One of the toughest periods in my life was in 2005, shortly after Hurricane Katrina hit Louisiana.
I was living in New Orleans and had to evacuate to Raleigh, North Carolina, where I stayed briefly with my folks. The anxiety of not knowing where my friends were — combined with uncertainty about whether I’d even be able to move back — came flooding back this week with news that residents of nearby Isle de Jean Charles (along with a small community in Alaska) will soon be relocated because the seas are overtaking their homesteads.
We’re lucky that we have systems in place to ensure that these folks will be safely transplanted. Truly. But that doesn’t mean their lives will be any easier, and it doesn’t make up for the fact that they’ll soon lose so many of the comforts, customs and conveniences that make a home, well, a home.

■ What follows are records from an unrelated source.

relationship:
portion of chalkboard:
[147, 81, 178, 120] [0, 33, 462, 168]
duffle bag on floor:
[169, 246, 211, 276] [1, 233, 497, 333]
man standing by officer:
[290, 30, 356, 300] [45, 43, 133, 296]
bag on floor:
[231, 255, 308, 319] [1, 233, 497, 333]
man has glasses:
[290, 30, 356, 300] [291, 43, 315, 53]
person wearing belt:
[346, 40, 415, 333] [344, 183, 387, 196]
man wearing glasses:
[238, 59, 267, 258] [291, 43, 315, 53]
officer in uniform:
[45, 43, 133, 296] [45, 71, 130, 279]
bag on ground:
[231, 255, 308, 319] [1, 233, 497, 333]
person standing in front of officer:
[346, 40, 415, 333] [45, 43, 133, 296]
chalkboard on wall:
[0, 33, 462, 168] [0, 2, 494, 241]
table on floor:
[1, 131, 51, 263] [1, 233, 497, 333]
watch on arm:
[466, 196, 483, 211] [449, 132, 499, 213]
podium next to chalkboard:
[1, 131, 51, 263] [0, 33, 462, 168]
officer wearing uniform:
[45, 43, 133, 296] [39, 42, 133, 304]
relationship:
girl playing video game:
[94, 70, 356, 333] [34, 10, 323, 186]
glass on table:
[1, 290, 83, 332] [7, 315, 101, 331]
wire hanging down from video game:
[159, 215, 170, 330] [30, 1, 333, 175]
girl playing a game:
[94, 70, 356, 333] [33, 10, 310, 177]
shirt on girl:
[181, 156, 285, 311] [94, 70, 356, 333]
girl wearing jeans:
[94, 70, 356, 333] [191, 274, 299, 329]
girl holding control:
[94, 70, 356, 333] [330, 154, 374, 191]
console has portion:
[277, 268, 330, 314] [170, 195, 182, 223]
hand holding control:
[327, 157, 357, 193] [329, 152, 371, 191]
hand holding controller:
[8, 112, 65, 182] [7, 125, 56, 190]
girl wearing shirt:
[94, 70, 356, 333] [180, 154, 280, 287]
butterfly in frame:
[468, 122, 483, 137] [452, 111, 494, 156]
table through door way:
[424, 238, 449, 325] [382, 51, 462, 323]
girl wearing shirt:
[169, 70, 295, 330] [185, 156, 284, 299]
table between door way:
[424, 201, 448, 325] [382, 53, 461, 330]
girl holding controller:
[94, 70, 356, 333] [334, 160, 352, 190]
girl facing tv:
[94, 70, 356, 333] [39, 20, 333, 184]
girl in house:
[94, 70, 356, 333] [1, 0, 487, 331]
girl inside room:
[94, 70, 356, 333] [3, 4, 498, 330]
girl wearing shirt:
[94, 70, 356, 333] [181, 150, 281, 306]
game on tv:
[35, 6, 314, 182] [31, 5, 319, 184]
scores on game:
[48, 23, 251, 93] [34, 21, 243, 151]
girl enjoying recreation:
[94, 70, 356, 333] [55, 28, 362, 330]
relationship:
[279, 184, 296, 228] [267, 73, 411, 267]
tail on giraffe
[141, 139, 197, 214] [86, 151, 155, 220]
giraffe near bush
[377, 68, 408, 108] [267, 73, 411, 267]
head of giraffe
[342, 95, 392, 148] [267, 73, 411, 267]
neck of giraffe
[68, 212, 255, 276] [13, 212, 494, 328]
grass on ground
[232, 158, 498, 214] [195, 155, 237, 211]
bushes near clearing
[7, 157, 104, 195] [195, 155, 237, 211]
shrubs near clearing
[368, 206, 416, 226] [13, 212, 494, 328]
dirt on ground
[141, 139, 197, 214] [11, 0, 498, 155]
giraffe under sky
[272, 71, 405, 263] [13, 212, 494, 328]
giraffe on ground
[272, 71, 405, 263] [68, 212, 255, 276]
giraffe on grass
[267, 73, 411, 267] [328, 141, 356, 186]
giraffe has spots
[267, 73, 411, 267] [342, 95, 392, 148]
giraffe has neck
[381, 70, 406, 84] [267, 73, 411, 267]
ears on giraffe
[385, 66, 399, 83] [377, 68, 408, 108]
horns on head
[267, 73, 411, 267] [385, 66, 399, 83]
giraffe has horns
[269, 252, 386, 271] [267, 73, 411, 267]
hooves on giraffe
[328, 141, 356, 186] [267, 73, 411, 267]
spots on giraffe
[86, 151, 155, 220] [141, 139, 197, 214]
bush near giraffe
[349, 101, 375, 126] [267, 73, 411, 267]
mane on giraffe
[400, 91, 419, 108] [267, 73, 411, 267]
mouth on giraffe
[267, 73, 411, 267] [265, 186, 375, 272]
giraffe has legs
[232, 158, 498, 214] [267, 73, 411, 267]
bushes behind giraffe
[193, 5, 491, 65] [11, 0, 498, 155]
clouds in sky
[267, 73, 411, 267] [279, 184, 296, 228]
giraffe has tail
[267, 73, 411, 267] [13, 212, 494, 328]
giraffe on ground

At the time of Katrina, I was working for was then mayor Ray Nagin, and we’d often call attention to the problem of coastal erosion by citing this statistic: Louisiana loses about a football field of wetlands every 45 minutes. The wetlands, we’d argue, were the city’s buffer against a hurricane’s storm surge. It’s such common knowledge down there that they regularly dump used Christmas trees in the bayous to sure up the coastline.
The oil wells off Louisiana’s coast are directly to blame, not only because they are responsible for warming the planet and trapping CO2 in the oceans — which thereby warms the waters, melts icebergs and raises sea levels — but also because the oil companies had to dredge canals through the wetlands to pipe the oil to inland refineries. In doing so, they carved pathways for saltwater to mix with freshwater, which accelerated coastal erosion. Communities like Isle de Jean Charles are the eventual casualties of this erosion.
Louisiana could have prevented all this in two ways. First, they could have netted greater royalties from the oil companies and invested them in land conservation. Instead, they overplayed their hand and didn’t have sufficient resources to build infrastructure to offset the environmental consequences of the drilling and pumping. Second, they gave the oil companies exactly what they wanted: lax regulatory oversight.
As reported by Quartz, the U.S. government is paying $48 million to relocate the 30-something residents in Isle de Jean Charles. Just as was the case with Hurricane Sandy, the U.S. government had to issue grants to pay for this. That means you, I and our grandkids will pay for the move with our tax dollars.
Surely there’s a more just way to solve the problem, given that most of us acknowledge that humans are at least partially to blame for global warming and prefer that our institutions switch to renewables. The pool of politicians denying the science gets smaller by the day, and the interests funding them — Big Oil, the Koch Brothers et al. — are also dwindling in number.
Shouldn’t they be paying to move the citizens they’ve helped displace?